MacDailyNews Take: Windows was slow, rocky, and crashed while Mac was fast, smooth, and just worked. Shocker.

11 Comments

  1. Really not a fair fight. Win 8.1 was the last shipping is before win 10. A more fair comparison would be to put Yosemite on the Mac. Not surprised at the outcome. Upgrading a UNIX is a little more straightforward than upgrading Windows. You go Apple!

  2. There are some woefully underpowered Intel Atom Wintels being sold at the bottom end of the market. This is purely Microsoft’s fault as these devices fall within the spec requirements for Windows 10.

    I bought one of these to just mess around with, a Nextbook 11. OMG.

  3. I’m running Mt Lion and have everything backed up to an external drive. After reading this I’m wondering if I should upgrade to Mavericks, or El Capitan. The Mavericks upgrade software is on the external drive too.

    1. About a week ago I upgraded my MacMini i7 2.30 from Yosemite to El Capitan and and it was quite painless. I had put the upgrade off for a long time because Yosemite was working just fine. I don’t have a lot of data on that 1GB hard drive and use it mainly as a Kodi/Media Center device. It took about a half hour to upgrade and El Capitan uses about the same amount of resources as Yosemite meaning at idle the machine uses only about 1% of its power. It’s a great Kodi device. In my opinion, as long as you’ve got your data backed up, you might as well upgrade. The upgrade went very smoothly. I started it, walked away and later came back to a screen asking if I wanted to send data to Apple. It was fully installed and ready to go. No problems at all. I had about 500 GB of free space when I did the install.

      Just make sure you have plenty of space on your hard drive. I tried doing the El Capitan upgrade on another Mac and it ran out of space and got aborted. I had around 200 GB of free space and it apparently wasn’t enough. There was an error saying I didn’t have enough space to compete the upgrade after attempting to do the install. Why didn’t it tell me before I started?

  4. Point:
    The Windows 10 upgrade phenomenon (if not catastrophe) inspired a surprising number of Windows users, especially technology pundits, to tell Microsoft to go fsck themselves. The flood of hate toward Microsoft caused by this upgrade is at least equal to the hate I experienced during the Vista upgrade. IOW: Phenomenal hate.

    I’ve experience Windows Vista. It was a nightmare from hell IMHO. I’ve experienced Window 8. It was a nightmare from hell IMHO. I’ve experienced Windows 10. It’s confusing and sloppy, but it’s nowhere near as bad as Vista or 8. So what’s going on?

    It’s the fact that Microsoft MARKETING MORONS took over the Windows 10 upgrade and ABUSED Microsoft customers to the point of rebellion. The FORCED ‘Upgrade Now’ incessant on screen message, including infamously during professional presentations (!!!) killed any interest in bothering to upgrade. It’s that same old RETRIBUTION response we humans inevitably enact when businesses screw us over.

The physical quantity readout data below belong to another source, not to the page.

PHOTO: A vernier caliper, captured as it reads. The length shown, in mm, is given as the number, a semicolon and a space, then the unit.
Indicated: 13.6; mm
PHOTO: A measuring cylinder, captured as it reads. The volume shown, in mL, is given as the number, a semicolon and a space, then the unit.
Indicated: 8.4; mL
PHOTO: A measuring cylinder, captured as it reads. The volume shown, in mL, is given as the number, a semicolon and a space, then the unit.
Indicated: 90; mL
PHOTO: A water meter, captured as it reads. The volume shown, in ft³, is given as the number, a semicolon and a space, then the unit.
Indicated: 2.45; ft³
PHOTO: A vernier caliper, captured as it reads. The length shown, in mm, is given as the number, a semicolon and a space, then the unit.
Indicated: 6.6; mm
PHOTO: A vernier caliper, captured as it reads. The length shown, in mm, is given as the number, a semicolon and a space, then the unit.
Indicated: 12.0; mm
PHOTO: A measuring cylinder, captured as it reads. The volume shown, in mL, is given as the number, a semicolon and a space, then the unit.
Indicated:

    Maybe the Windows 10 HATE will simmer down once July hits and the ‘UPGRADE NOW DAMMIT!!!’ messages stop forever, if Microsoft keeps its promise.

    MARKETING MORONS: How business destroys itself.

    MARKETING MAVENS: If you’ve got them, treat them as angels. Customers love them and they love their customers.

    Just remember to never let any marketing folks take over management. You’ll thank me. Watch Sony at this very moment to watch how Marketing-As-Management wrecks a company.

  5. I use both, and while I’m not enamored with either systems, El Capitan is by far the best. It took me several months for me to be able to upgrade to El Capitan because of unsigned apps, but MS10 is a whole party disaster, I hate it and have so many issues with apps that are not MS10 certified that I am forced to drop them and find others. That sucks because I have significant amount of money wrapped up in those apps. They are primarily technical apps and some open sourced. Since I heard the MS10 is sending information back to MS, I rarely let it go on line and use my Apple for all my mail and surfing.